::: Exercise materials

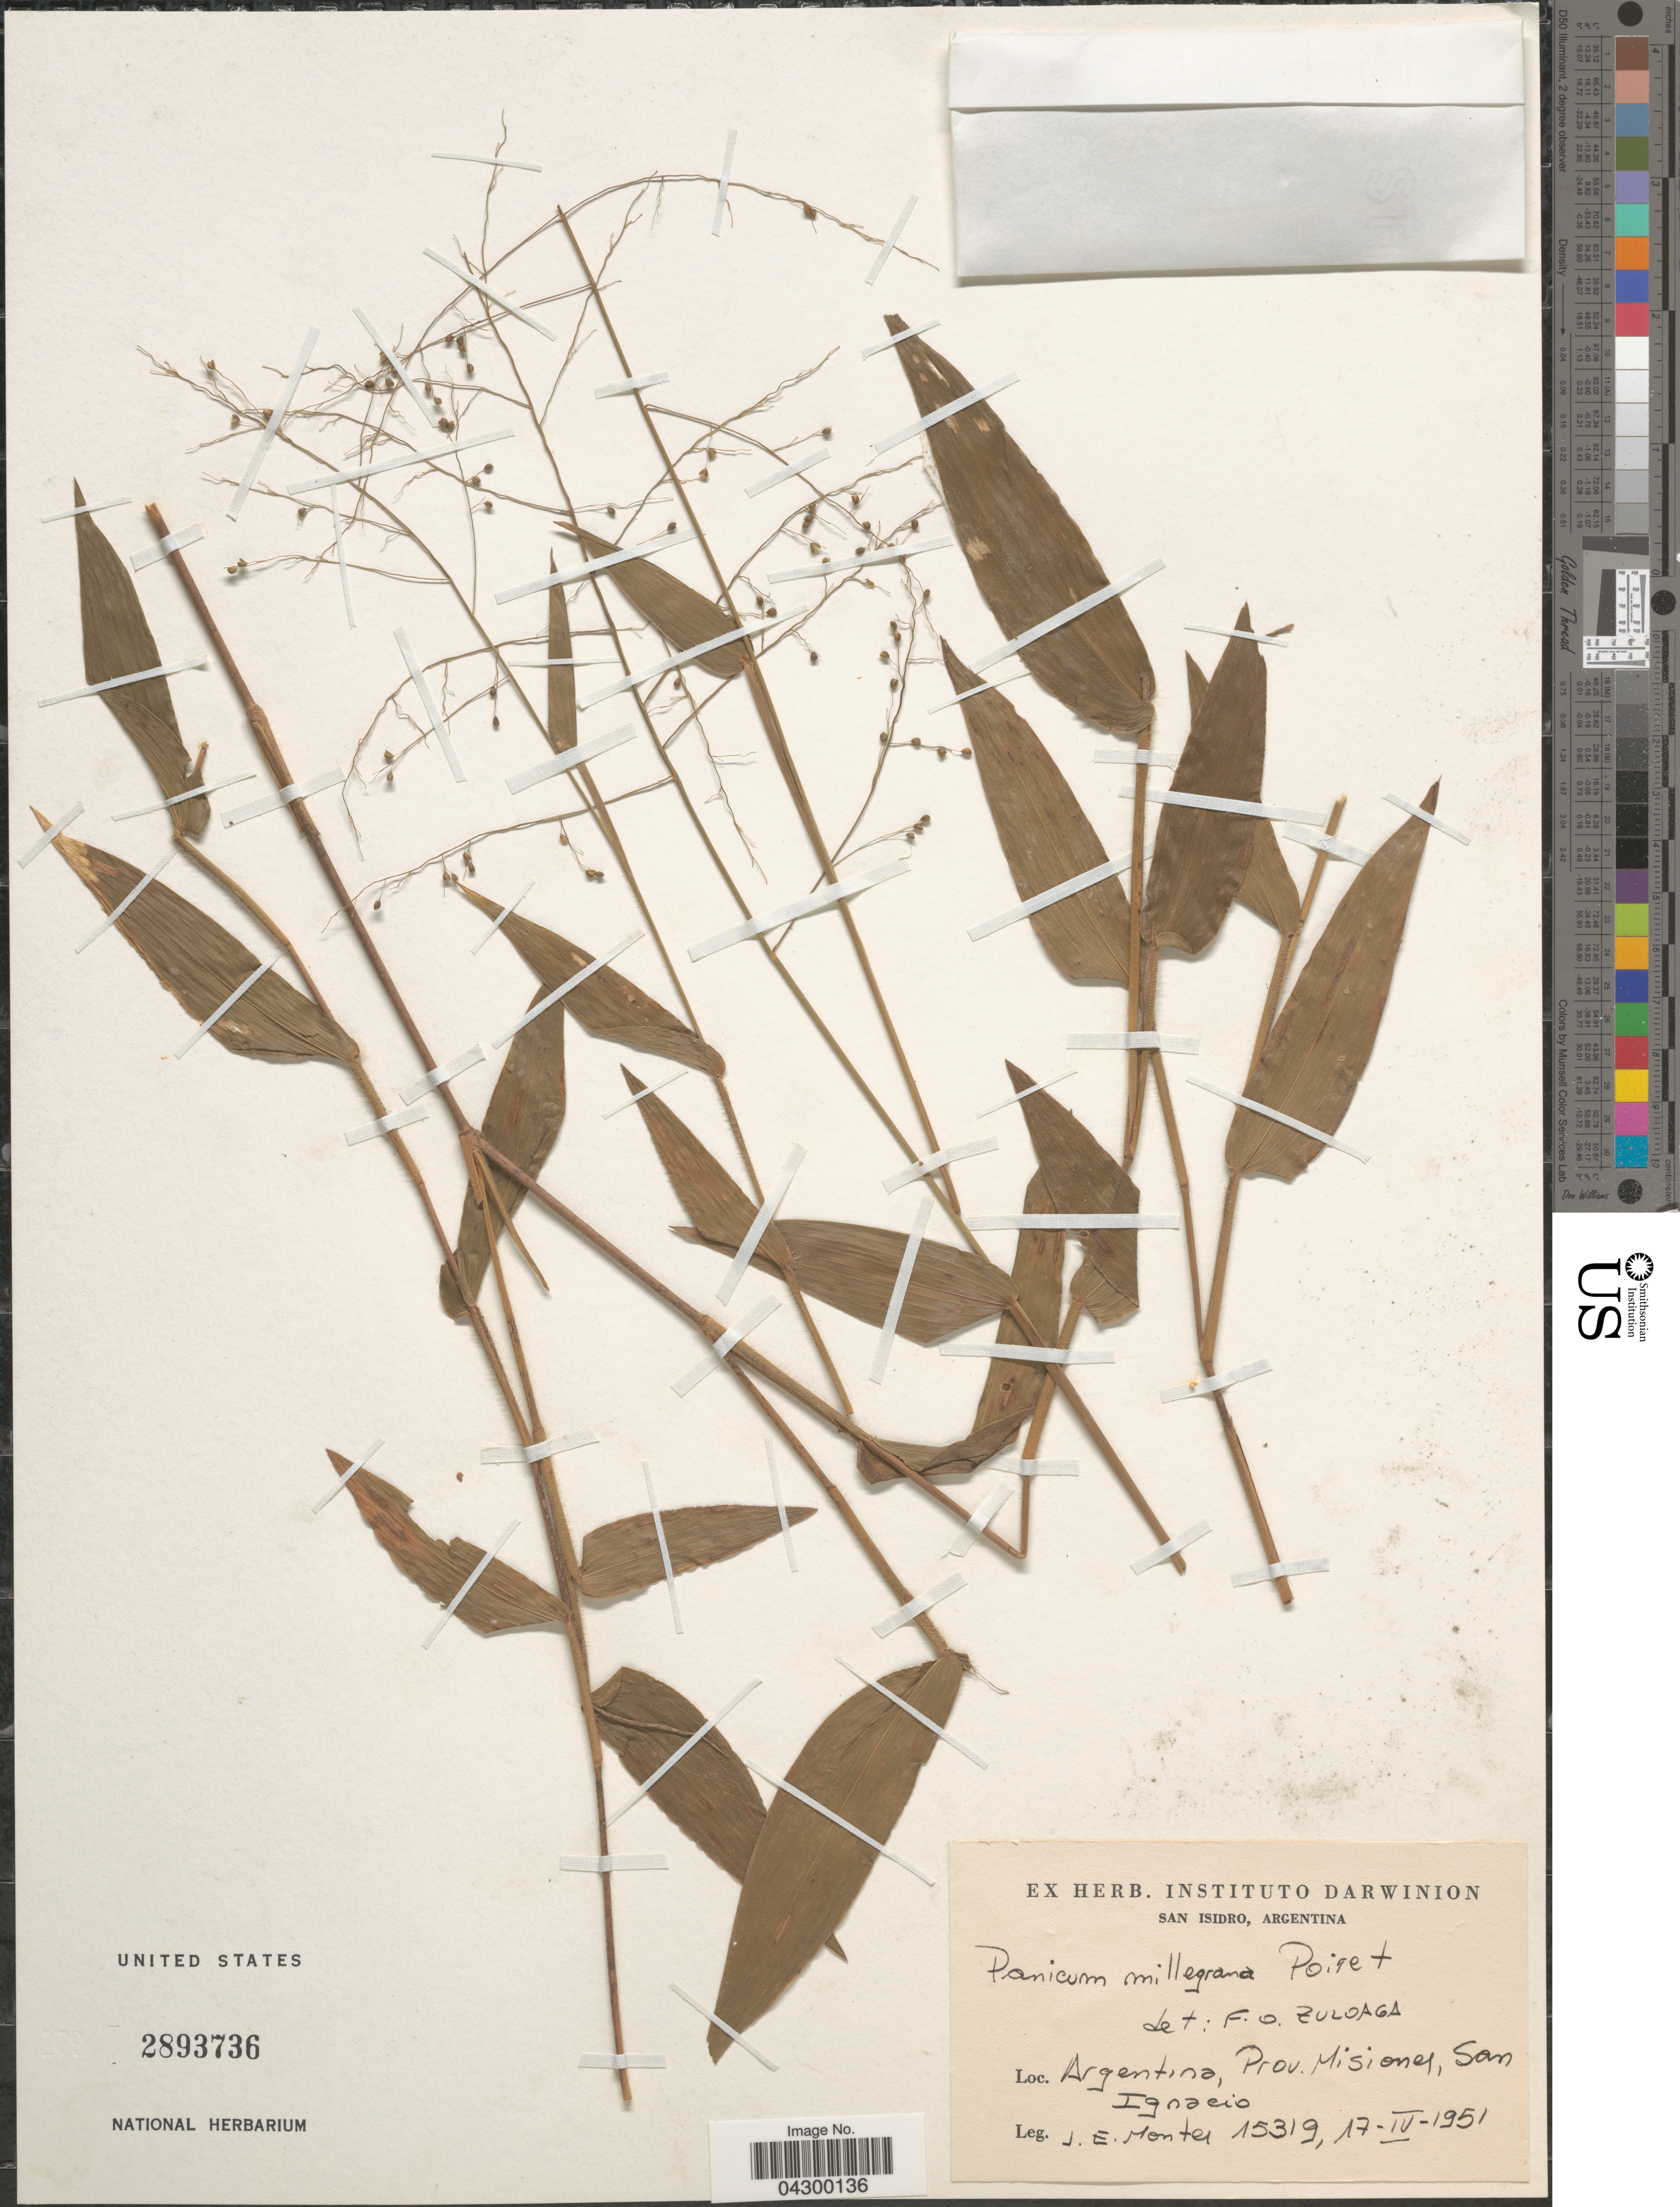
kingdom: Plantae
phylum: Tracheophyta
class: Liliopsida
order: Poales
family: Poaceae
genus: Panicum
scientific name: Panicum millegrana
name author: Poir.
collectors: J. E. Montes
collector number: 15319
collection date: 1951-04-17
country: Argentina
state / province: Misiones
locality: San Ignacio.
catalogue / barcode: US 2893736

::::::

**Direction**
Retype, character for character, the lines from the one containing "collectors: J. E. Montes" through the last line of the items, including both of those lines.

**Complete output**
collectors: J. E. Montes
collector number: 15319
collection date: 1951-04-17
country: Argentina
state / province: Misiones
locality: San Ignacio.
catalogue / barcode: US 2893736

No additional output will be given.